IMPHAL Nov 16 : Long after the economic blockade by ANSAM and the UNC along both national highways connecting the state with the rest of the country has concluded the price of fuel and other essential commodities continues to rise uncontrolled.
The situation is still dismal with no improvement in fuel distribution.
Mile long queues can still be seen at various petrol stations and consumers have to camp overnight at these stations in the hope they would get to fill the tanks of their vehicles.
The black market which sold petrol openly at various outlets have closed down following the crackdown by the police on the instructions of Union Home Secretary GK Pillai who had visited the state earlier to take stock of the prevailing situation.
Pillai had also promised that fuel distribution in the pumps will resume normally after a week but this promise too is proving to be at best empty if not an eyewash.
An investigation by IFP revealed that petrol and diesel is still available at the black market but the modus operandi of sell the commodities has changed.
Before the police crackdown, vendors openly displayed their wares and sold petrol at Rs 75/80 per liter, now the same shops have ceased to transact business openly and conducts sales through the back door to known clients mostly.
The price has also gone upto Rs 100 per liter following the closed sale.
In a tipoff, a petrol vendor on grounds of anonymity told IFP that most of the fuel is still supplied by “security personnel” or else by pilferaging from petrol pumps by “connected persons”.
It may be mentioned that a fire had broken out at 2nd MR in September was due to the stockpiling of fuel at the residential quarters and many security personnel clearly implicating them in the black marketing business.
The main dealers of fuel in the black market who have underground tanks to stock a large quantity of fuel are mostly located at Mantripukhri, Khurkhul and Sekmai, sources said.
It is alleged that cops collect “taxes” as protection money from the big dealers.
The adulteration of petrol mainly takes place at these ‘depots’.
First the blue colour of kerosene is removed by adding a chemical catalyst ,the next step is to add 50% kerosene and 50% colourless petrol brought from Mayanmar at around Rs35 per litre which is still brought to the state in large quantities through the border town of Moreh.
A golden yellow wood enamel is then added to the ‘mixture’ to make it resemble the colour of petrol and finally some petrol is added for the smell.
The ‘mixture’ before adding petrol is sold roundabout Rs30/ 40 per liter from time to time and it is up to the retail petrol agent to add as much petrol as desired.
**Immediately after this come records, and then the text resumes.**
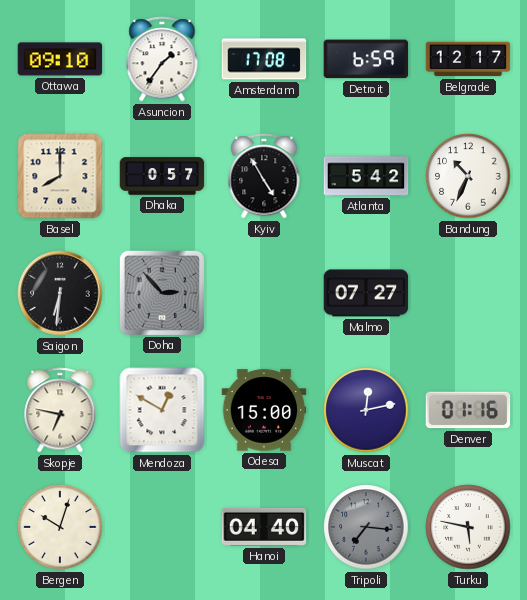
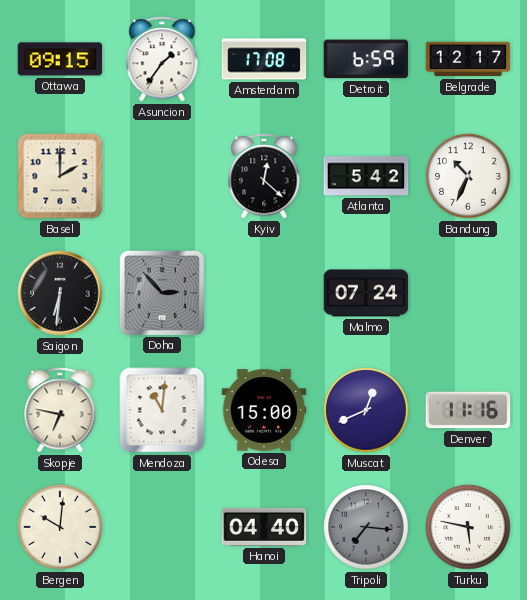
Ottawa: 09:10 -> 09:15
Basel: 8:00 -> 2:00
Dhaka: 0:57 -> none
Kyiv: 4:55 -> 12:22
Malmo: 07:27 -> 07:24
Mendoza: 12:50 -> 11:01
Muscat: 12:13 -> 12:41
Denver: 01:16 -> 11:16
Bergen: 10:03 -> 10:01
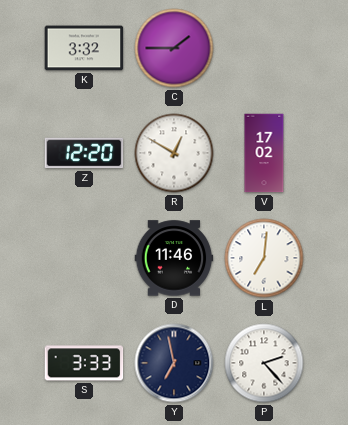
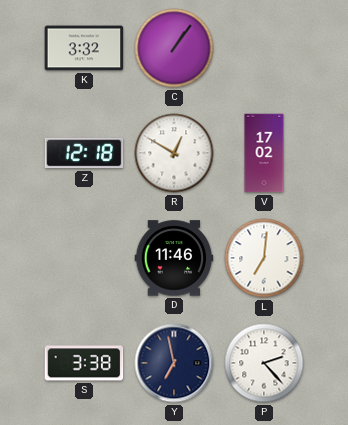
C: 1:45 -> 1:06
Z: 12:20 -> 12:18
S: 3:33 -> 3:38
In times of scarcity, very less petrol is added to maximize the profits, which results in engine problems of the vehicle of the consumer. The illegal practice is also adopted by the major petrol outlets of the state including the PCTC petrol pump located at Khuyathong. It may further be mentioned that there has been instances when customers quequeing up for fuel had been sold blue petrol by the particular pump as reported earlier by IFP.
Tell tale signs are thick smokes coming from the exhaust pipe and engine starting problems.
The profit ratio is nearly 50% or more sometimes when petrol which cost normally around Rs 50 is sold at a hundred and above.